Task directions: Find the count of lines in the material below that include the word "Poliéster". State nothing but that number.

Data records:
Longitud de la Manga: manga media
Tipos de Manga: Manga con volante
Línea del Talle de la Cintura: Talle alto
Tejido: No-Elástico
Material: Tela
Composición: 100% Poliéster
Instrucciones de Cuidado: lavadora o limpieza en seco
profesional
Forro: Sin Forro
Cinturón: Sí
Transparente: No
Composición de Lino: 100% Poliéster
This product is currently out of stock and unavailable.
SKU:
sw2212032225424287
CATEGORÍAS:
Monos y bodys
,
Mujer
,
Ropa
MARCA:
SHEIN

Exercise response: 2